───── Data for review ─────

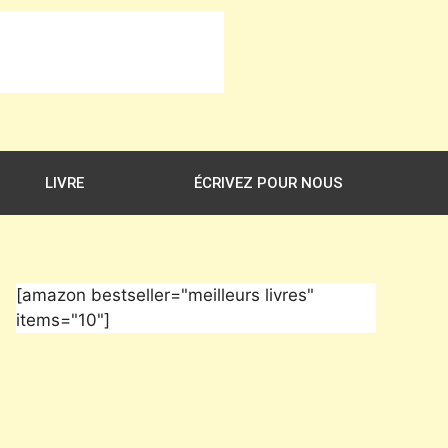
LIVRE
ÉCRIVEZ POUR NOUS
[amazon bestseller="meilleurs livres"
items="10"]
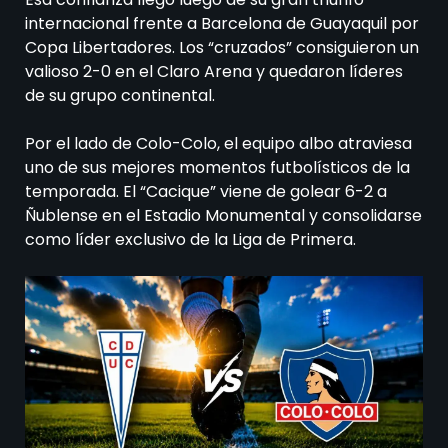
internacional frente a Barcelona de Guayaquil por
Copa Libertadores. Los “cruzados” consiguieron un
valioso 2-0 en el Claro Arena y quedaron líderes
de su grupo continental.
Por el lado de Colo-Colo, el equipo albo atraviesa
uno de sus mejores momentos futbolísticos de la
temporada. El “Cacique” viene de golear 6-2 a
Ñublense en el Estadio Monumental y consolidarse
como líder exclusivo de la Liga de Primera.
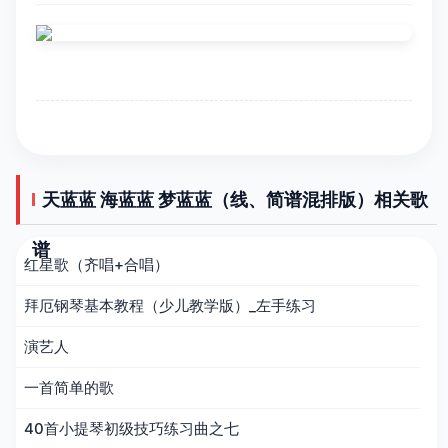
天蓝蓝 海蓝蓝 梦蓝蓝（线、简谱混排版）相关歌
谱
红星歌（齐唱+合唱）
拜厄钢琴基本教程（少儿教学版）_左手练习
演艺人
一首简单的歌
40首小提琴初级技巧练习曲之七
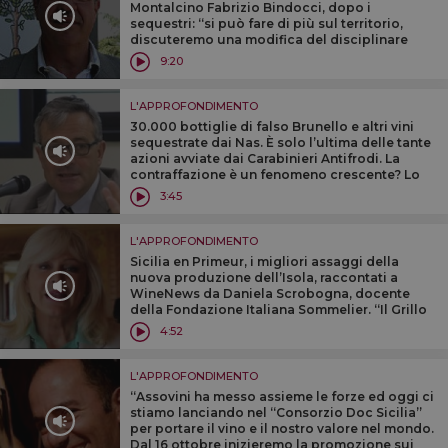
Montalcino Fabrizio Bindocci, dopo i
sequestri: “si può fare di più sul territorio,
discuteremo una modifica del disciplinare
sulla vendita di uve e vino sfuso, con
9:20
comunicazione preventiva al Consorzio”
L'APPROFONDIMENTO
30.000 bottiglie di falso Brunello e altri vini
sequestrate dai Nas. È solo l’ultima delle tante
azioni avviate dai Carabinieri Antifrodi. La
contraffazione è un fenomeno crescente? Lo
abbiamo chiesto a Oreste Gerini direttore Icqrf
3:45
Firenze
L'APPROFONDIMENTO
Sicilia en Primeur, i migliori assaggi della
nuova produzione dell’Isola, raccontati a
WineNews da Daniela Scrobogna, docente
della Fondazione Italiana Sommelier. “Il Grillo
spicca su tutti, ma il vero patrimonio sono le
4:52
microzone”
L'APPROFONDIMENTO
“Assovini ha messo assieme le forze ed oggi ci
stiamo lanciando nel “Consorzio Doc Sicilia”
per portare il vino e il nostro valore nel mondo.
Dal 16 ottobre inizieremo la promozione sui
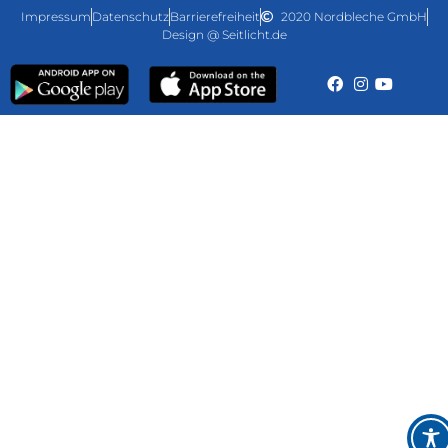
Impressum
Datenschutz
Barrierefreiheit
2020 Nordbleche GmbH
Design @ Seitlicht.de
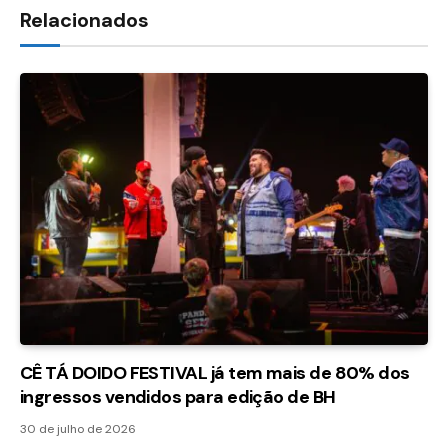
Relacionados
CÊ TÁ DOIDO FESTIVAL já tem mais de 80% dos
ingressos vendidos para edição de BH
30 de julho de 2026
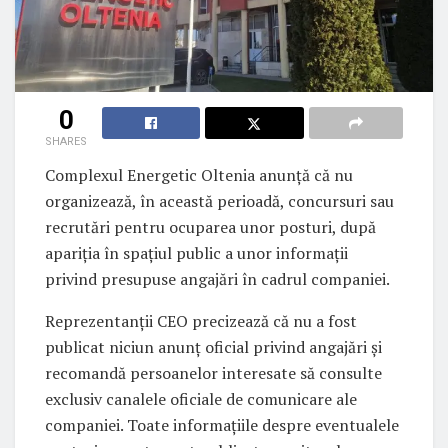
0
SHARES
Complexul Energetic Oltenia anunță că nu
organizează, în această perioadă, concursuri sau
recrutări pentru ocuparea unor posturi, după
apariția în spațiul public a unor informații
privind presupuse angajări în cadrul companiei.
Reprezentanții CEO precizează că nu a fost
publicat niciun anunț oficial privind angajări și
recomandă persoanelor interesate să consulte
exclusiv canalele oficiale de comunicare ale
companiei. Toate informațiile despre eventualele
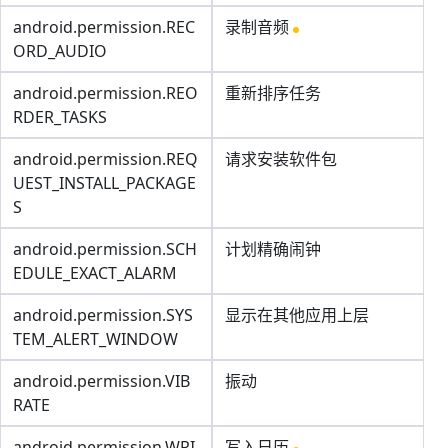
android.permission.REC
录制音频
ORD_AUDIO
android.permission.REO
重新排序任务
RDER_TASKS
android.permission.REQ
请求安装软件包
UEST_INSTALL_PACKAGE
S
android.permission.SCH
计划精确闹钟
EDULE_EXACT_ALARM
android.permission.SYS
显示在其他应用上层
TEM_ALERT_WINDOW
android.permission.VIB
振动
RATE
android.permission.WRI
写入日历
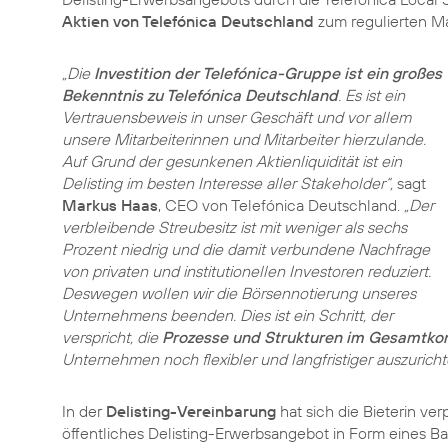
Aktien von Telefónica Deutschland
zum regulierten Mar
„Die
Investition der Telefónica-Gruppe ist ein großes
Bekenntnis zu Telefónica Deutschland
. Es ist ein
Vertrauensbeweis in unser Geschäft und vor allem
unsere Mitarbeiterinnen und Mitarbeiter hierzulande.
Auf Grund der gesunkenen Aktienliquidität ist ein
Delisting im besten Interesse aller Stakeholder“,
sagt
Markus Haas
, CEO von Telefónica Deutschland.
„Der
verbleibende Streubesitz ist mit weniger als sechs
Prozent niedrig und die damit verbundene Nachfrage
von privaten und institutionellen Investoren reduziert.
Deswegen wollen wir die Börsennotierung unseres
Unternehmens beenden. Dies ist ein Schritt, der
verspricht, die
Prozesse und Strukturen im Gesamtkon
Unternehmen noch flexibler und langfristiger auszuricht
In der
Delisting-Vereinbarung
hat sich die Bieterin ve
öffentliches Delisting-Erwerbsangebot in Form eines B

─────

§ **What you need to do**: Copy out every line of the material above exactly, skipping the pictures.

§ **Output for this exercise**:
LIVRE
ÉCRIVEZ POUR NOUS
[amazon bestseller="meilleurs livres"
items="10"]
internacional frente a Barcelona de Guayaquil por
Copa Libertadores. Los “cruzados” consiguieron un
valioso 2-0 en el Claro Arena y quedaron líderes
de su grupo continental.
Por el lado de Colo-Colo, el equipo albo atraviesa
uno de sus mejores momentos futbolísticos de la
temporada. El “Cacique” viene de golear 6-2 a
Ñublense en el Estadio Monumental y consolidarse
como líder exclusivo de la Liga de Primera.
天蓝蓝 海蓝蓝 梦蓝蓝（线、简谱混排版）相关歌
谱
红星歌（齐唱+合唱）
拜厄钢琴基本教程（少儿教学版）_左手练习
演艺人
一首简单的歌
40首小提琴初级技巧练习曲之七
Montalcino Fabrizio Bindocci, dopo i
sequestri: “si può fare di più sul territorio,
discuteremo una modifica del disciplinare
sulla vendita di uve e vino sfuso, con
9:20
comunicazione preventiva al Consorzio”
L'APPROFONDIMENTO
30.000 bottiglie di falso Brunello e altri vini
sequestrate dai Nas. È solo l’ultima delle tante
azioni avviate dai Carabinieri Antifrodi. La
contraffazione è un fenomeno crescente? Lo
abbiamo chiesto a Oreste Gerini direttore Icqrf
3:45
Firenze
L'APPROFONDIMENTO
Sicilia en Primeur, i migliori assaggi della
nuova produzione dell’Isola, raccontati a
WineNews da Daniela Scrobogna, docente
della Fondazione Italiana Sommelier. “Il Grillo
spicca su tutti, ma il vero patrimonio sono le
4:52
microzone”
L'APPROFONDIMENTO
“Assovini ha messo assieme le forze ed oggi ci
stiamo lanciando nel “Consorzio Doc Sicilia”
per portare il vino e il nostro valore nel mondo.
Dal 16 ottobre inizieremo la promozione sui
Impressum
Datenschutz
Barrierefreiheit
2020 Nordbleche GmbH
Design @ Seitlicht.de
Relacionados
CÊ TÁ DOIDO FESTIVAL já tem mais de 80% dos
ingressos vendidos para edição de BH
30 de julho de 2026
0
SHARES
Complexul Energetic Oltenia anunță că nu
organizează, în această perioadă, concursuri sau
recrutări pentru ocuparea unor posturi, după
apariția în spațiul public a unor informații
privind presupuse angajări în cadrul companiei.
Reprezentanții CEO precizează că nu a fost
publicat niciun anunț oficial privind angajări și
recomandă persoanelor interesate să consulte
exclusiv canalele oficiale de comunicare ale
companiei. Toate informațiile despre eventualele
android.permission.REC
录制音频
ORD_AUDIO
android.permission.REO
重新排序任务
RDER_TASKS
android.permission.REQ
请求安装软件包
UEST_INSTALL_PACKAGE
S
android.permission.SCH
计划精确闹钟
EDULE_EXACT_ALARM
android.permission.SYS
显示在其他应用上层
TEM_ALERT_WINDOW
android.permission.VIB
振动
RATE
android.permission.WRI
写入日历
Aktien von Telefónica Deutschland
zum regulierten Mar
„Die
Investition der Telefónica-Gruppe ist ein großes
Bekenntnis zu Telefónica Deutschland
. Es ist ein
Vertrauensbeweis in unser Geschäft und vor allem
unsere Mitarbeiterinnen und Mitarbeiter hierzulande.
Auf Grund der gesunkenen Aktienliquidität ist ein
Delisting im besten Interesse aller Stakeholder“,
sagt
Markus Haas
, CEO von Telefónica Deutschland.
„Der
verbleibende Streubesitz ist mit weniger als sechs
Prozent niedrig und die damit verbundene Nachfrage
von privaten und institutionellen Investoren reduziert.
Deswegen wollen wir die Börsennotierung unseres
Unternehmens beenden. Dies ist ein Schritt, der
verspricht, die
Prozesse und Strukturen im Gesamtkon
Unternehmen noch flexibler und langfristiger auszuricht
In der
Delisting-Vereinbarung
hat sich die Bieterin ve
öffentliches Delisting-Erwerbsangebot in Form eines B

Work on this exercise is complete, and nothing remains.